__Provided records__
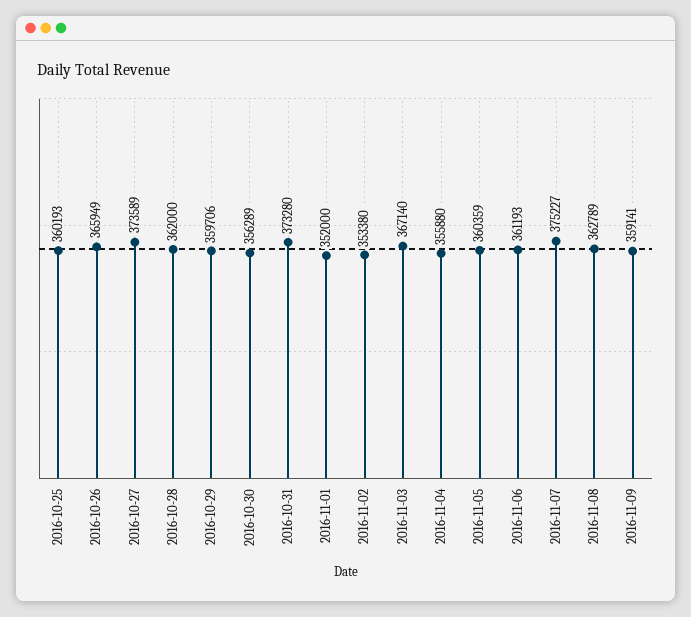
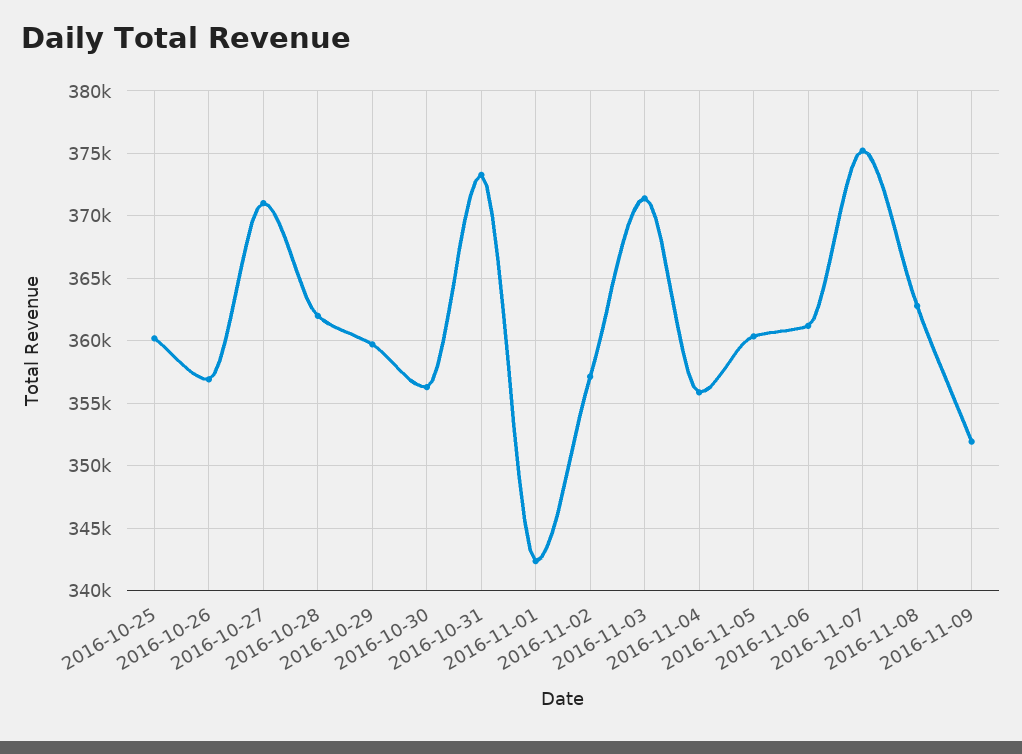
  {
    "2016-10-25": 360193,
-   "2016-10-26": 365949,
+   "2016-10-26": 357000,
-   "2016-10-27": 373589,
+   "2016-10-27": 371000,
    "2016-10-28": 362000,
    "2016-10-29": 359706,
    "2016-10-30": 356289,
    "2016-10-31": 373280,
-   "2016-11-01": 352000,
+   "2016-11-01": 342500,
-   "2016-11-02": 353380,
+   "2016-11-02": 357000,
-   "2016-11-03": 367140,
+   "2016-11-03": 371500,
    "2016-11-04": 355880,
    "2016-11-05": 360359,
    "2016-11-06": 361193,
    "2016-11-07": 375227,
    "2016-11-08": 362789,
-   "2016-11-09": 359141
+   "2016-11-09": 352000
  }

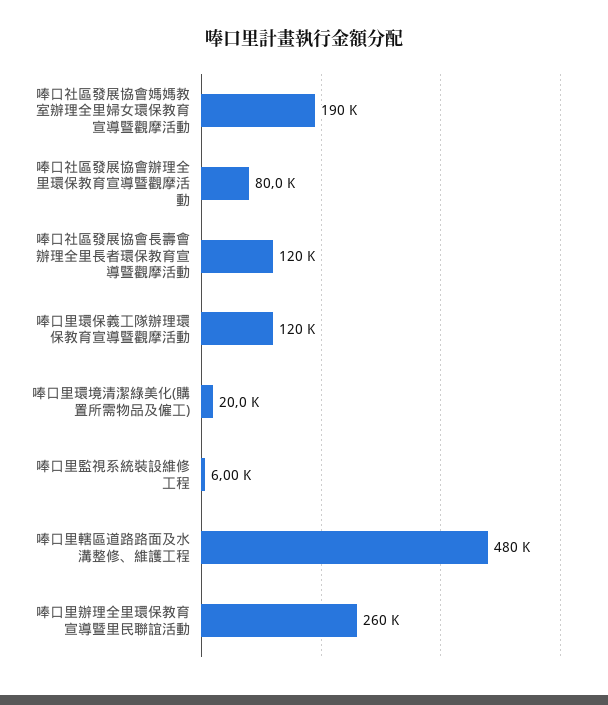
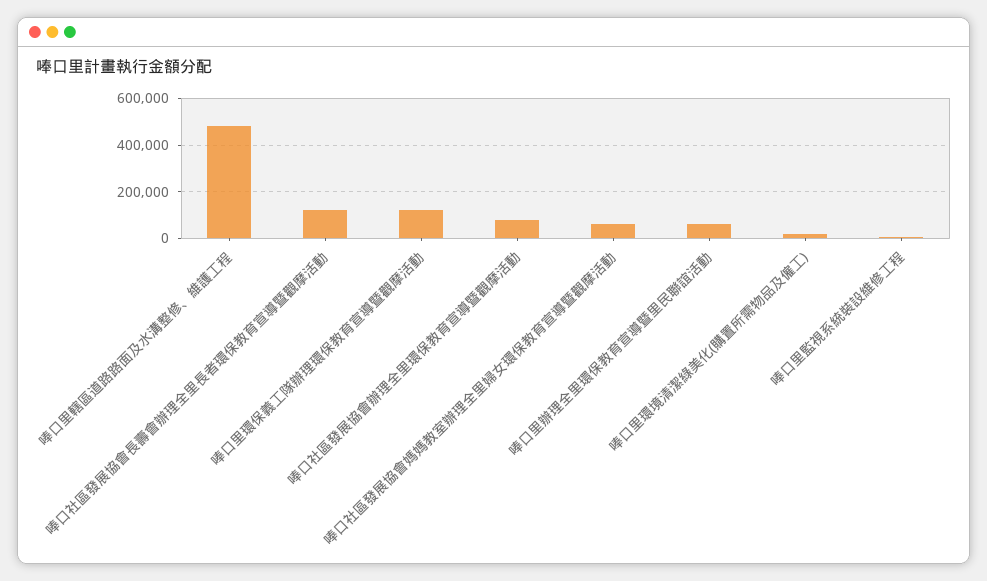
  {
-   "唪口社區發展協會媽媽教室辦理全里婦女環保教育宣導暨觀摩活動": 190000,
+   "唪口社區發展協會媽媽教室辦理全里婦女環保教育宣導暨觀摩活動": 50000,
    "唪口社區發展協會辦理全里環保教育宣導暨觀摩活動": 80000,
    "唪口社區發展協會長壽會辦理全里長者環保教育宣導暨觀摩活動": 120000,
    "唪口里環保義工隊辦理環保教育宣導暨觀摩活動": 120000,
    "唪口里環境清潔綠美化(購置所需物品及僱工)": 20000,
    "唪口里監視系統裝設維修工程": 6000,
    "唪口里轄區道路路面及水溝整修、維護工程": 480000,
-   "唪口里辦理全里環保教育宣導暨里民聯誼活動": 260000
+   "唪口里辦理全里環保教育宣導暨里民聯誼活動": 50000
  }

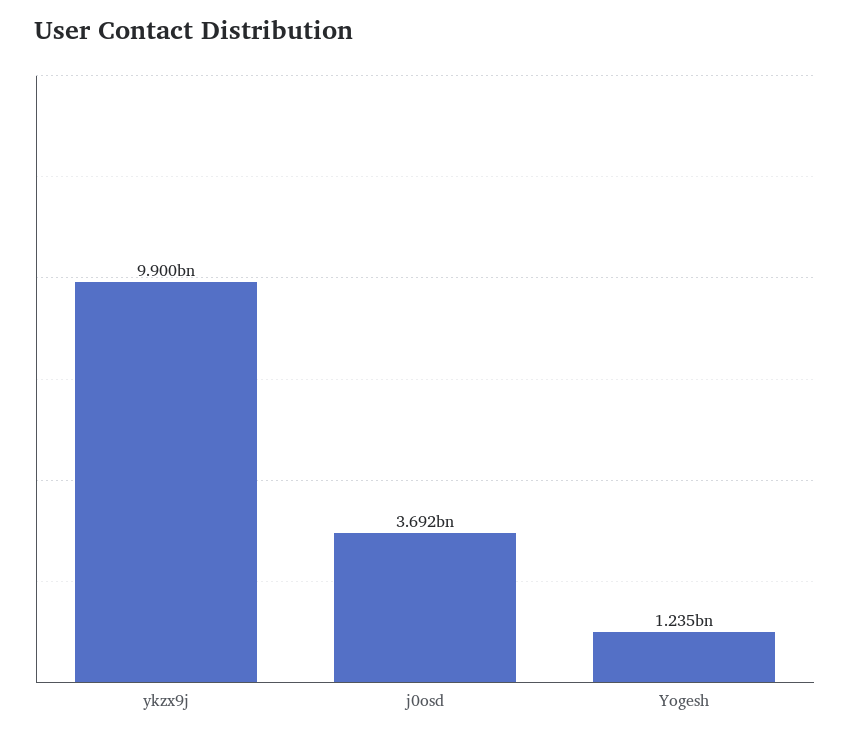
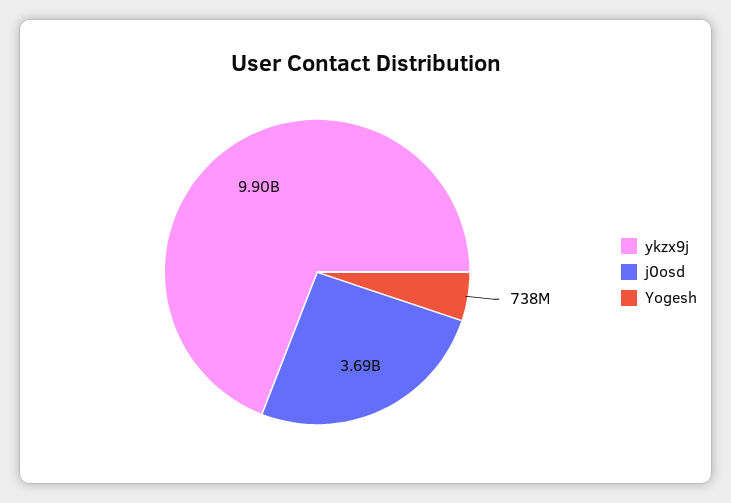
  {
    "ykzx9j": 9900000000,
    "j0osd": 3692000000,
-   "Yogesh": 1235000000
+   "Yogesh": 738000000
  }

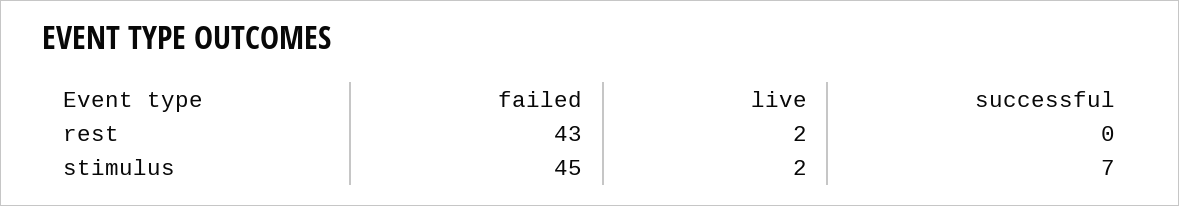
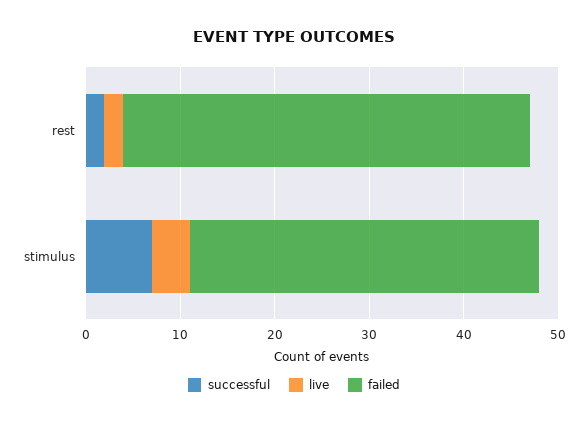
  {
    "failed": {
      "rest": 43,
-     "stimulus": 45
+     "stimulus": 37
    },
    "live": {
      "rest": 2,
-     "stimulus": 2
+     "stimulus": 4
    },
    "successful": {
-     "rest": 0,
+     "rest": 2,
      "stimulus": 7
    }
  }

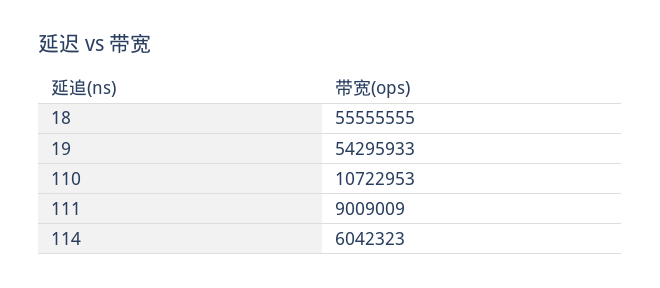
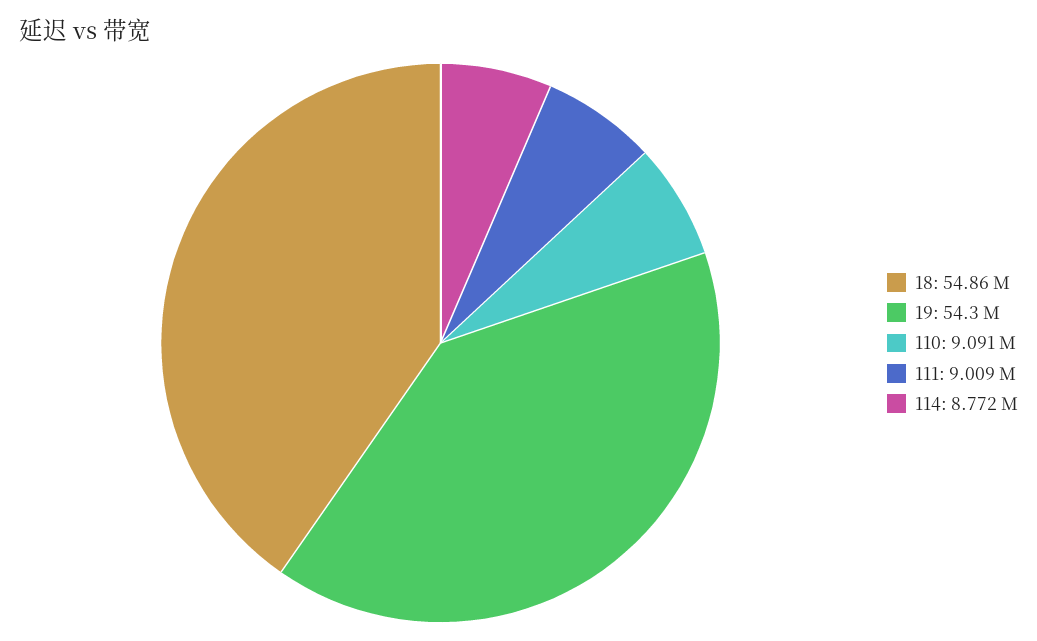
  {
-   "18": 55555555,
+   "18": 54860000,
    "19": 54295933,
-   "110": 10722953,
+   "110": 9091000,
    "111": 9009009,
-   "114": 6042323
+   "114": 8772000
  }

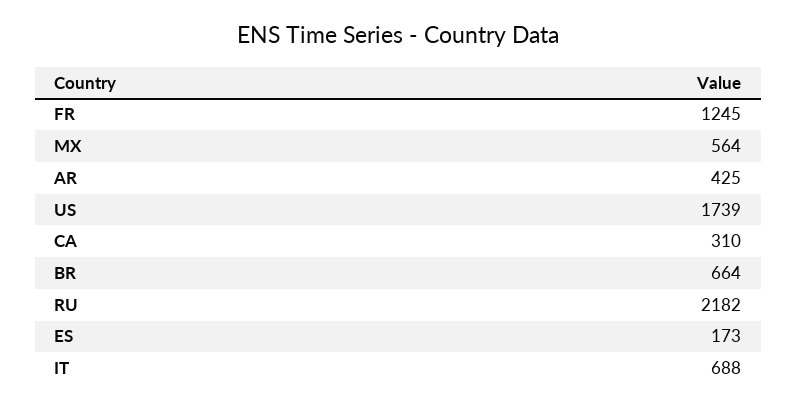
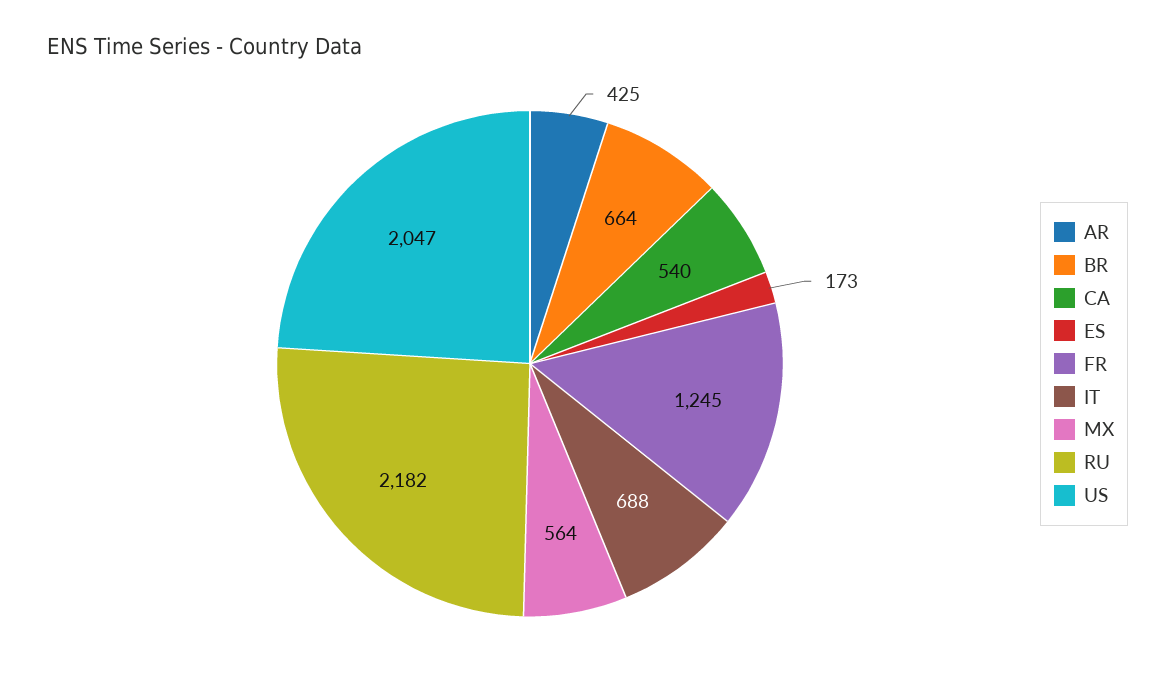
  {
    "FR": 1245,
    "MX": 564,
    "AR": 425,
-   "US": 1739,
+   "US": 2047,
-   "CA": 310,
+   "CA": 540,
    "BR": 664,
    "RU": 2182,
    "ES": 173,
    "IT": 688
  }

__Work request__
Could the material above be written out again word for word, with the pictures dropped?

__Task answer__
  {
    "2016-10-25": 360193,
-   "2016-10-26": 365949,
+   "2016-10-26": 357000,
-   "2016-10-27": 373589,
+   "2016-10-27": 371000,
    "2016-10-28": 362000,
    "2016-10-29": 359706,
    "2016-10-30": 356289,
    "2016-10-31": 373280,
-   "2016-11-01": 352000,
+   "2016-11-01": 342500,
-   "2016-11-02": 353380,
+   "2016-11-02": 357000,
-   "2016-11-03": 367140,
+   "2016-11-03": 371500,
    "2016-11-04": 355880,
    "2016-11-05": 360359,
    "2016-11-06": 361193,
    "2016-11-07": 375227,
    "2016-11-08": 362789,
-   "2016-11-09": 359141
+   "2016-11-09": 352000
  }

  {
-   "唪口社區發展協會媽媽教室辦理全里婦女環保教育宣導暨觀摩活動": 190000,
+   "唪口社區發展協會媽媽教室辦理全里婦女環保教育宣導暨觀摩活動": 50000,
    "唪口社區發展協會辦理全里環保教育宣導暨觀摩活動": 80000,
    "唪口社區發展協會長壽會辦理全里長者環保教育宣導暨觀摩活動": 120000,
    "唪口里環保義工隊辦理環保教育宣導暨觀摩活動": 120000,
    "唪口里環境清潔綠美化(購置所需物品及僱工)": 20000,
    "唪口里監視系統裝設維修工程": 6000,
    "唪口里轄區道路路面及水溝整修、維護工程": 480000,
-   "唪口里辦理全里環保教育宣導暨里民聯誼活動": 260000
+   "唪口里辦理全里環保教育宣導暨里民聯誼活動": 50000
  }

  {
    "ykzx9j": 9900000000,
    "j0osd": 3692000000,
-   "Yogesh": 1235000000
+   "Yogesh": 738000000
  }

  {
    "failed": {
      "rest": 43,
-     "stimulus": 45
+     "stimulus": 37
    },
    "live": {
      "rest": 2,
-     "stimulus": 2
+     "stimulus": 4
    },
    "successful": {
-     "rest": 0,
+     "rest": 2,
      "stimulus": 7
    }
  }

  {
-   "18": 55555555,
+   "18": 54860000,
    "19": 54295933,
-   "110": 10722953,
+   "110": 9091000,
    "111": 9009009,
-   "114": 6042323
+   "114": 8772000
  }

  {
    "FR": 1245,
    "MX": 564,
    "AR": 425,
-   "US": 1739,
+   "US": 2047,
-   "CA": 310,
+   "CA": 540,
    "BR": 664,
    "RU": 2182,
    "ES": 173,
    "IT": 688
  }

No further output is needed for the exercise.